§ **WHAT YOU SHOULD DO**
Count the lines in the rows below that contain the string "puerta", treating uppercase and lowercase letters as different. Reply with the number alone.

§ **ENTRIES PROVIDED**
—————

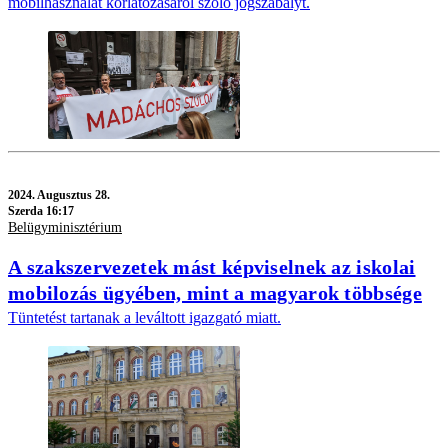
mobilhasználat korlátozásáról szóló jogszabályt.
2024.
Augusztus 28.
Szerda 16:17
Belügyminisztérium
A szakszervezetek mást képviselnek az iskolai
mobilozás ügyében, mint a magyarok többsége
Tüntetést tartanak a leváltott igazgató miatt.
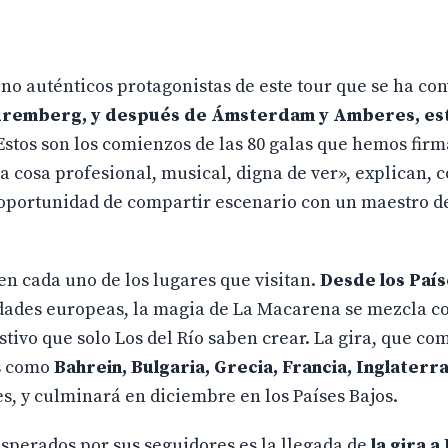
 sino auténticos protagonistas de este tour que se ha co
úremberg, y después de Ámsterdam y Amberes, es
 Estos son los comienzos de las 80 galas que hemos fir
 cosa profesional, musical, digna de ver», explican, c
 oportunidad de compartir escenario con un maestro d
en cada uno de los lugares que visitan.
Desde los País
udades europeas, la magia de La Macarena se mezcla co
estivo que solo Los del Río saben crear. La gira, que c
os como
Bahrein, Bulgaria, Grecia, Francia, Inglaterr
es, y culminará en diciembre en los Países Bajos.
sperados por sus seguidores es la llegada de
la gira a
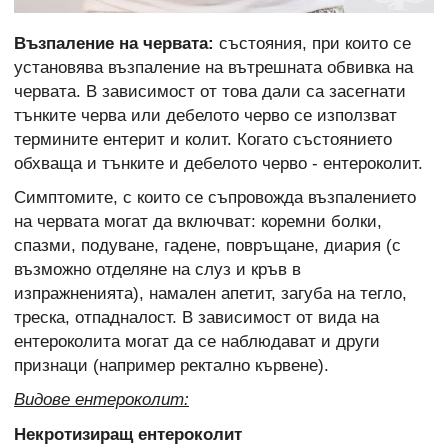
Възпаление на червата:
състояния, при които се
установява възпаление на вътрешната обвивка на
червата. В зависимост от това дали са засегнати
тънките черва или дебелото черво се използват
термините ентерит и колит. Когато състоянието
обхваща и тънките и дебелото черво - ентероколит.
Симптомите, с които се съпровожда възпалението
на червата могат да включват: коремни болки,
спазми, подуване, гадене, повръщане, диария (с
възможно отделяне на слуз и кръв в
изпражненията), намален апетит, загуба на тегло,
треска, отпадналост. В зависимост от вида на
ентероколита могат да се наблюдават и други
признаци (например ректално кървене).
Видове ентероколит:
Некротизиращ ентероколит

—————

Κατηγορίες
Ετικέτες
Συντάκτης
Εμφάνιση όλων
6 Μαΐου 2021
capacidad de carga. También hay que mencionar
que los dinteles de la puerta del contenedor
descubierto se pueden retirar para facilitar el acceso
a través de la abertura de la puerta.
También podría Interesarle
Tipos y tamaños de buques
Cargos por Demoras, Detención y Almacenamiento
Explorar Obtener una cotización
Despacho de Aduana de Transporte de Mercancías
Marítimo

—————

§ **COMPLETED TASK**
2